Gretel is all grown up but still lost in the wilderness of her own psychology in this acute and eerie reimagining of the classic fairy tale.
Hong's (Age of Glass, 2018) rendering of the iconic story includes all the familiar elements: A faithless father and wicked stepmother abandon two children in an enchanted wood, where they meet a hungry witch in her candy house. The traditional focal point of the story is when brave Gretel rescues her brother by pushing the witch into the oven, but—while the book deals with the grisly (and sticky) aftermath of the witch's demise in queasy detail—in this iteration the reader is directed to consider what comes next.
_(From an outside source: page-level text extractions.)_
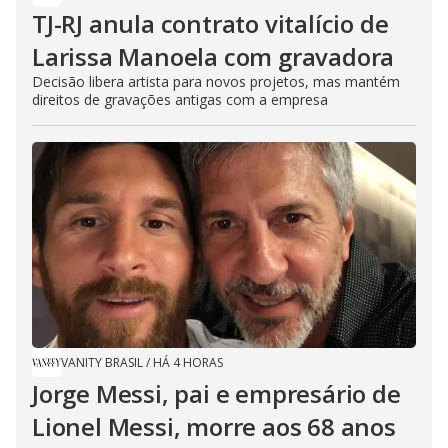
TJ-RJ anula contrato vitalício de
Larissa Manoela com gravadora
Decisão libera artista para novos projetos, mas mantém
direitos de gravações antigas com a empresa
VANITY BRASIL
/
HÁ 4 HORAS
Jorge Messi, pai e empresário de
Lionel Messi, morre aos 68 anos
H. and G. have returned home to their father's cottage and grown up. H., who "had always wanted to go home," who "wanted badly to believe that his Father loved him...that it was only temporary insanity that had made him pack his children off into the forest," has kept living the life that was meant for him before his abandonment. G., on the other hand, has remained the same girl "who had survived a great trial through remarkable grit, force, luck, and ruthless decisiveness" and has left home at the age of 10 with nothing but a small red box and her abbreviated name. Both H. and G. carry with them the laborious scars of their childhood, and Hong brings to bear her considerable formal talents as a poet as she explores the nuances of those scars. Told in the form of poems, lists, outlines, dreams, and endless, cyclical alternatives, the book pushes past the blueprint of the story's original framework and delves into the hazy realms of identity, memory, pain, and healing. Eventually, Hong comes to a specific and slippery truth about the societies we embed ourselves within: "Abundance and logic can cure everything but heartache and the drive to drown it or kill it."
In a book that is part tale, part confession, part scholarly analysis, Hong occasionally gets lost in the luxury of her own language. What remains, however, rises above a simple modernization to gleam as tantalizing and as strange as the wink of a pane of sugar glass glimpsed through the boughs of the deep, dark woods.